• _DIRECTIONS FOR THIS TASK_: From the article on Big Tech and the car of the future, copy word for word the passage that starts at "Indeed, the" and ends after "product just once.".

• _SELECTED EXCERPT_:

◆ ◆ ◆

DEPARTMENT
OF THE FUTURE
Big Tech’s Next Monopoly Game: Building the Car
of the Future
From self-driving technology to entertainment and
search, Google, Apple and Amazon are trying to gain exclusive access to your
vehicle.
Illustration
by Levy Creative
By LEAH
NYLEN
12/26/2021
07:13 AM EST
Leah Nylen
is a technology reporter who covers antitrust and investigations for POLITICO.
https://www.politico.com/news/magazine/2021/12/27/self-driving-car-big-tech-monopoly-525867
When Ford
announced that starting in 2023 its cars and trucks would come with Google
Maps, Assistant and Play Store preinstalled, CEO Jim Farley called the
partnership between his iconic U.S. automaker and the search giant a chance to
“reinvent” the automobile — making it an office-on-wheels, with more
connectivity than any phone or laptop.
“We were
spending hundreds and hundreds and hundreds of millions every year, keeping up
with basically a generic experience that was not competitive to your
cellphone,” Farley crowed on CNBC, announcing the six-year deal with the tech
giant.
The deal
gave Ford some much-needed cachet and Google a chance to showcase its products
for millions of drivers and their passengers. But many tech-industry watchdogs
looked at the Ford-Google car of the future with different eyes. They fear that
tech companies will soon be doing to cars what they did to phones: Tying their
exclusive operating systems to specific products to force out competitors and
dominate a huge swath of the global economy.
Indeed, the
smartphone wars are over, and Google and Apple won. Now they — and Amazon — are
battling to control how you operate within your car. All three see autos as the
next great opportunity to reach American consumers, who spend more time in the
driver’s seat than anywhere outside their home or workplace. And automakers,
after years of floundering to incorporate cutting-edge technologies into cars
on their own, are increasingly eager for Silicon Valley’s help — hoping to
adopt both its tech and its lucrative business models where consumers pay
monthly for ongoing services instead of shelling out for a product just once.
Now, having
missed the boat as the tech giants cornered the market on smartphones, some
policymakers and regulators believe the battle over connected cars represents a
chance to block potential monopolies before they form.
State
attorneys general who sued Google in 2020 for monopolizing online search
highlighted concerns about the company’s move into autonomous cars in their
federal antitrust complaint. Meanwhile, in Europe, the EU’s competition
authority has opened a probe into Google’s contracts related to connected cars.
“It’s
really hard to remedy anticompetitive conduct five or 10 years down the line,”
said Charlotte Slaiman, competition policy director for Public Knowledge. “For
many consumers, buying a car is a long-term decision. If a consumer is going to
be locked into services with a certain company because they bought a car that
they are going to use for five to 10 years, that can make competition more
difficult.”

◆ ◆ ◆

• _DATASET EXTRACT_:
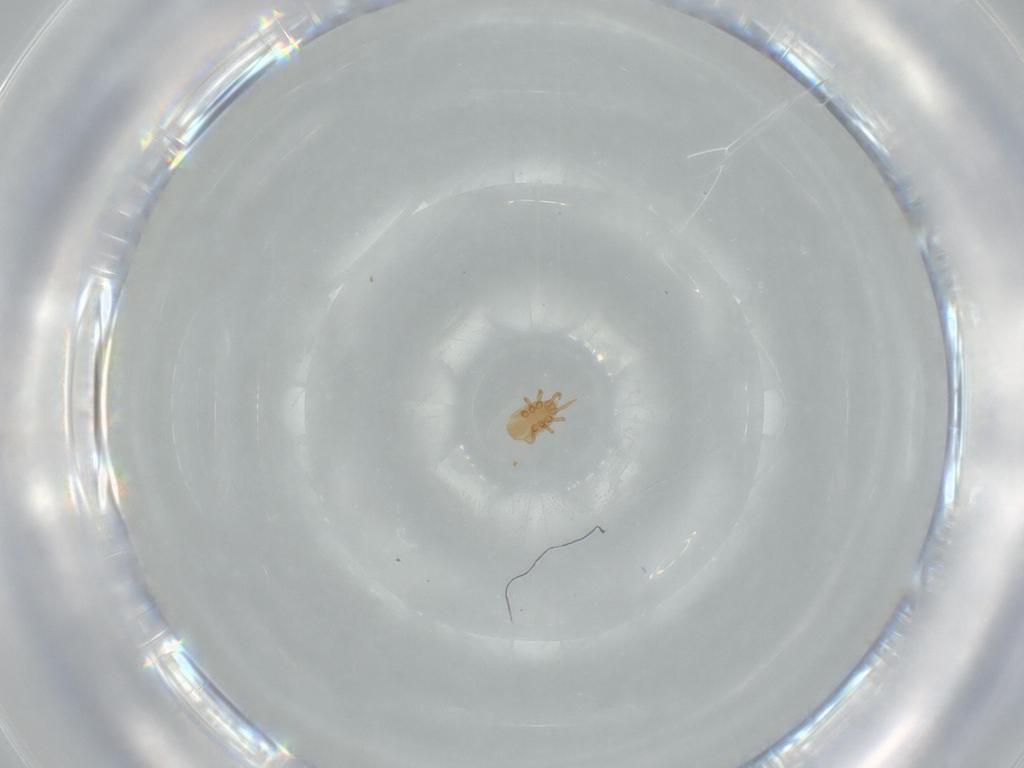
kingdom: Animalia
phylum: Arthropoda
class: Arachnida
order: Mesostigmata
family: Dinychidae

◆ ◆ ◆

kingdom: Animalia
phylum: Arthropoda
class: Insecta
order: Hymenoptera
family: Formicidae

◆ ◆ ◆

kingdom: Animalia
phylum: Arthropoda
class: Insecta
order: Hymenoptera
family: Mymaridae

◆ ◆ ◆

• _ANSWER FOR THIS EXERCISE_:
Indeed, the
smartphone wars are over, and Google and Apple won. Now they — and Amazon — are
battling to control how you operate within your car. All three see autos as the
next great opportunity to reach American consumers, who spend more time in the
driver’s seat than anywhere outside their home or workplace. And automakers,
after years of floundering to incorporate cutting-edge technologies into cars
on their own, are increasingly eager for Silicon Valley’s help — hoping to
adopt both its tech and its lucrative business models where consumers pay
monthly for ongoing services instead of shelling out for a product just once.